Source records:
___

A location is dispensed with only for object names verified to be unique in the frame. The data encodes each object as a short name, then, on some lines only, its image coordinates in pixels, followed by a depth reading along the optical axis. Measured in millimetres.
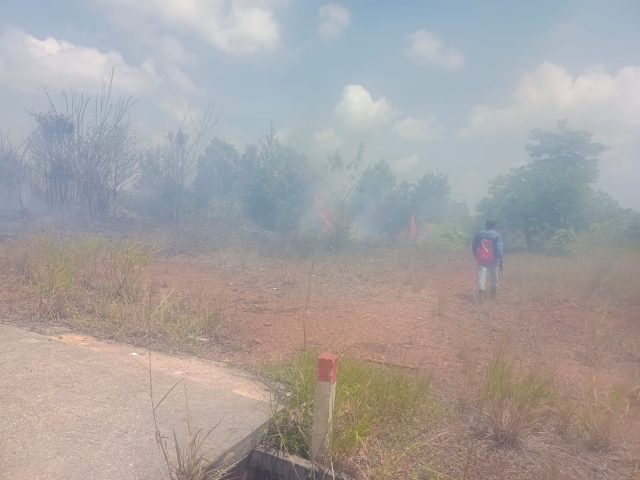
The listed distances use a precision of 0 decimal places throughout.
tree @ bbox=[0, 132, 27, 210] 16047
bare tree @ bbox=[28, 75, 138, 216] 14492
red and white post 2689
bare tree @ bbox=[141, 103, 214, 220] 17625
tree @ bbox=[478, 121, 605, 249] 18828
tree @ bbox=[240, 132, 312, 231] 19078
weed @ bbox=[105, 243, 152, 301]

___

== Exercise details ==
When pictures appear in the records above, leave them out and reproduce exactly each line from the first through the line containing "bare tree @ bbox=[141, 103, 214, 220] 17625", both included.

== Task response ==
A location is dispensed with only for object names verified to be unique in the frame. The data encodes each object as a short name, then, on some lines only, its image coordinates in pixels, followed by a depth reading along the optical axis. Measured in millimetres.
The listed distances use a precision of 0 decimal places throughout.
tree @ bbox=[0, 132, 27, 210] 16047
bare tree @ bbox=[28, 75, 138, 216] 14492
red and white post 2689
bare tree @ bbox=[141, 103, 214, 220] 17625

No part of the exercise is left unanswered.